## AIM OF THE TASK
Copy the data word for word from its first line through the line containing "v(570, 825) *", with that line included. Leave the pictures out.
───── DATASET EXCERPTS
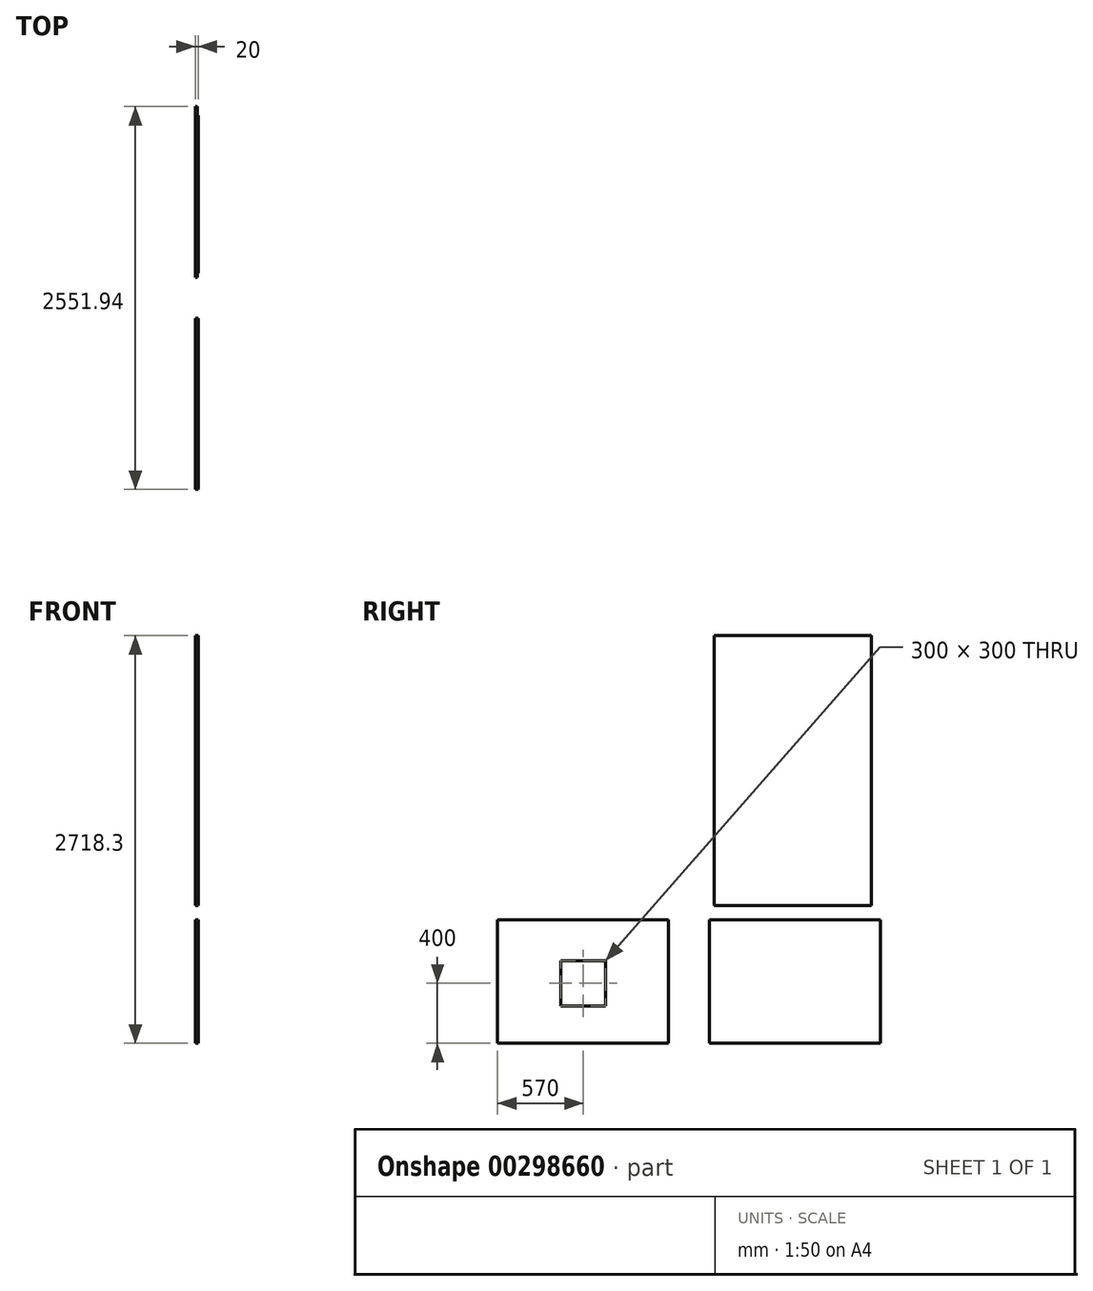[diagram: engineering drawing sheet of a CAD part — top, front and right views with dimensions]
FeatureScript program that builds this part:
annotation { "Feature Type Name" : "Feature", "Feature Type Description" : "" }
export const myFeature = defineFeature(function(context is Context, id is Id, definition is map)
    precondition{}
    {
        {
            var Q0;
            Q0=qCreatedBy(makeId("Right.planeOp"),FACE);
            var sketch = newSketch(context, id + "F0", { "sketchPlane" : qUnion([Q0])});
            skLineSegment(sketch, "E0.bottom", {"start": v(0, 0) * mm, "end": v(1140, 0) * mm});
            skLineSegment(sketch, "E0.top", {"start": v(0, 825) * mm, "end": v(1140, 825) * mm});
            skLineSegment(sketch, "E0.left", {"start": v(0, 0) * mm, "end": v(0, 825) * mm});
            skLineSegment(sketch, "E0.right", {"start": v(1140, 0) * mm, "end": v(1140, 825) * mm});
            skLineSegment(sketch, "E1", {"start": v(570, 825) * mm, "end": v(570, 0) * mm, "construction": true});
            skLineSegment(sketch, "E2.bottom", {"start": v(720, 250) * mm, "end": v(420, 250) * mm});
            skLineSegment(sketch, "E2.top", {"start": v(720, 550) * mm, "end": v(420, 550) * mm});
            skLineSegment(sketch, "E2.left", {"start": v(720, 250) * mm, "end": v(720, 550) * mm});
            skLineSegment(sketch, "E2.right", {"start": v(420, 250) * mm, "end": v(420, 550) * mm});
            skPoint(sketch, "E2.middle", {"position": v(570, 400) * mm});
            skSolve(sketch);
        }
        {
            var Q0;
            Q0=makeQuery(id+"F0.imprint","IMPRINT",FACE,{"disambiguationData":[TD([[makeQuery(id+"F0.imprint","IMPRINT",EDGE,{"derivedFrom":sQuery(id+"F0.wireOp",EDGE,"E0.bottom")}),1.0]])]});
            extrude(context, id + "F1", {"entities" : qUnion([Q0]), "depth" : 20 * mm});
        }
        {
            var Q0;
            Q0=qCreatedBy(makeId("Right.planeOp"),FACE);
            var sketch = newSketch(context, id + "F2", { "sketchPlane" : qUnion([Q0])});
            skLineSegment(sketch, "E3.bottom", {"start": v(1411.94, 0) * mm, "end": v(2551.94, 0) * mm});
            skLineSegment(sketch, "E3.top", {"start": v(1411.94, 825) * mm, "end": v(2551.94, 825) * mm});
            skLineSegment(sketch, "E3.left", {"start": v(1411.94, 0) * mm, "end": v(1411.94, 825) * mm});
            skLineSegment(sketch, "E3.right", {"start": v(2551.94, 0) * mm, "end": v(2551.94, 825) * mm});
            skSolve(sketch);
        }
        {
            var Q0;
            Q0 = qSketchRegion(id + "F2", true);
            extrude(context, id + "F3", {"entities" : qUnion([Q0]), "depth" : 15 * mm});
        }
        {
            var Q0;
            Q0=qCreatedBy(makeId("Right.planeOp"),FACE);
            var sketch = newSketch(context, id + "F4", { "sketchPlane" : qUnion([Q0])});
            skLineSegment(sketch, "E4.bottom", {"start": v(1441.67, 918.3) * mm, "end": v(2491.67, 918.3) * mm});
            skLineSegment(sketch, "E4.top", {"start": v(1441.67, 2718.3) * mm, "end": v(2491.67, 2718.3) * mm});
            skLineSegment(sketch, "E4.left", {"start": v(1441.67, 918.3) * mm, "end": v(1441.67, 2718.3) * mm});
            skLineSegment(sketch, "E4.right", {"start": v(2491.67, 918.3) * mm, "end": v(2491.67, 2718.3) * mm});
            skLineSegment(sketch, "E5", {"start": v(1966.67, 918.3) * mm, "end": v(1966.67, 2718.3) * mm, "construction": true});
            skSolve(sketch);
        }
        {
            var Q0;
            Q0 = qSketchRegion(id + "F4", true);
            extrude(context, id + "F5", {"entities" : qUnion([Q0]), "depth" : 20 * mm});
        }
    });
──────────
## COMPLETED EXERCISE
[diagram: engineering drawing sheet of a CAD part — top, front and right views with dimensions]
FeatureScript program that builds this part:
annotation { "Feature Type Name" : "Feature", "Feature Type Description" : "" }
export const myFeature = defineFeature(function(context is Context, id is Id, definition is map)
    precondition{}
    {
        {
            var Q0;
            Q0=qCreatedBy(makeId("Right.planeOp"),FACE);
            var sketch = newSketch(context, id + "F0", { "sketchPlane" : qUnion([Q0])});
            skLineSegment(sketch, "E0.bottom", {"start": v(0, 0) * mm, "end": v(1140, 0) * mm});
            skLineSegment(sketch, "E0.top", {"start": v(0, 825) * mm, "end": v(1140, 825) * mm});
            skLineSegment(sketch, "E0.left", {"start": v(0, 0) * mm, "end": v(0, 825) * mm});
            skLineSegment(sketch, "E0.right", {"start": v(1140, 0) * mm, "end": v(1140, 825) * mm});
            skLineSegment(sketch, "E1", {"start": v(570, 825) * mm, "end": v(570, 0) * mm, "construction": true});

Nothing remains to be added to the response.